Exercise | Leave out every picture, and restate word for word only the lines from the one containing "Figure 3. A generic mesh-based overlay tree" through the end of the material.

Data section |
--------------------------------

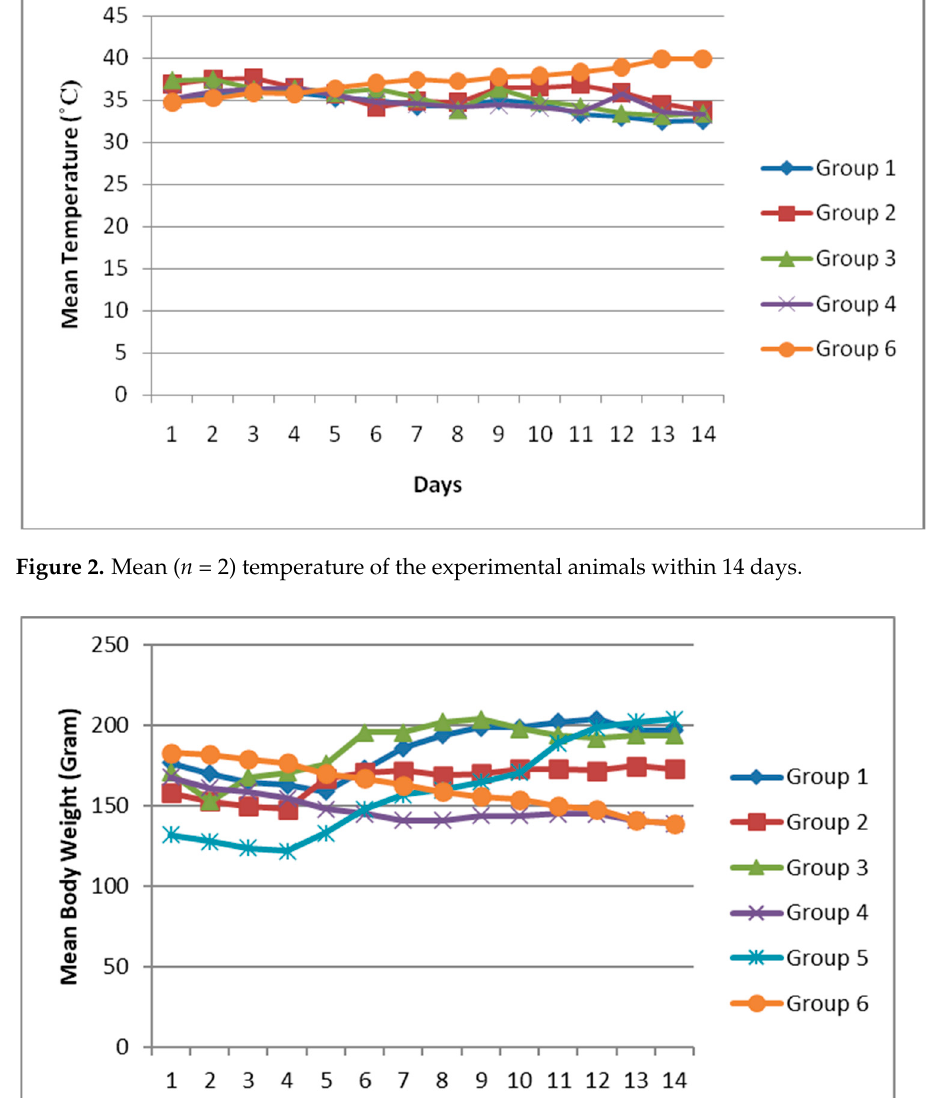
Figure 2. Mean ( n = 2) temperature of the experimental animals within 14 days.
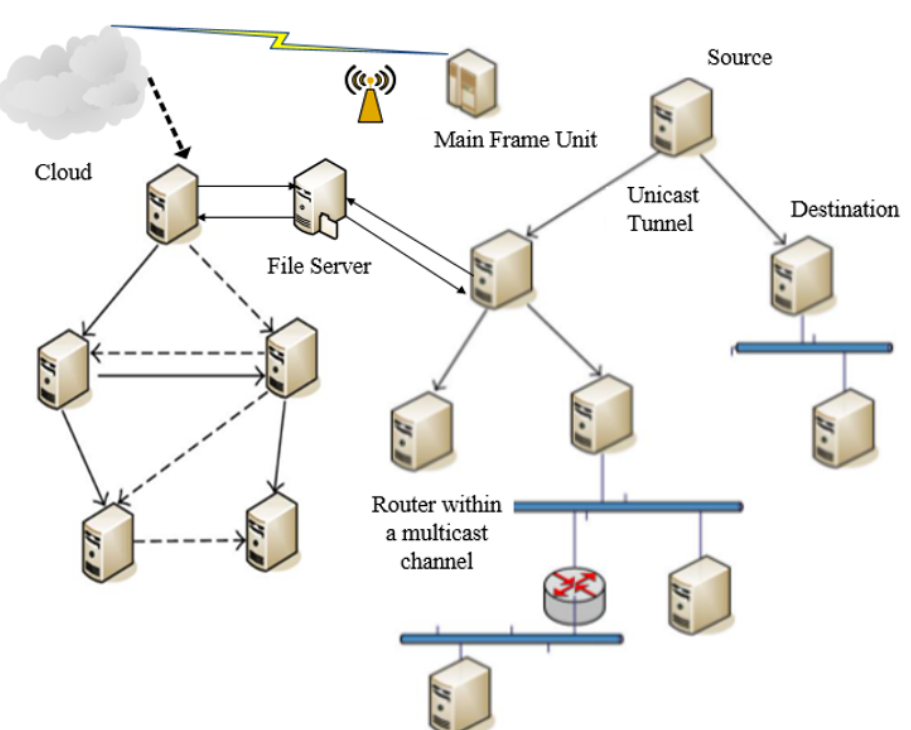
Figure 3. A generic mesh-based overlay tree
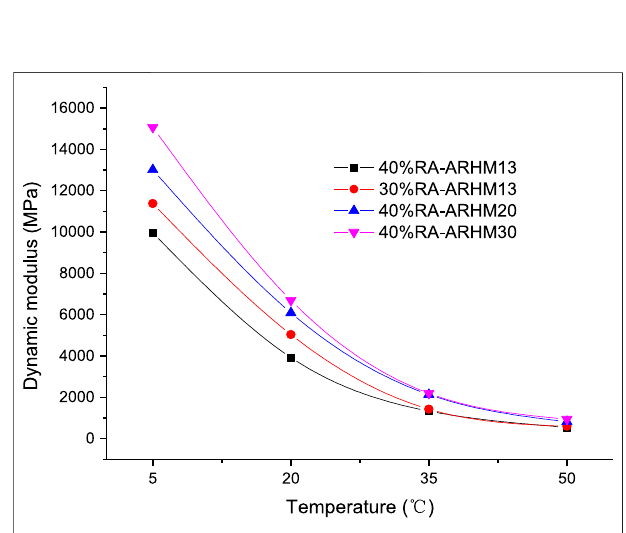
FIGURE 6 | Dynamic modulus and temperature correlation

--------------------------------

Solved exercise |
Figure 3. A generic mesh-based overlay tree
FIGURE 6 | Dynamic modulus and temperature correlation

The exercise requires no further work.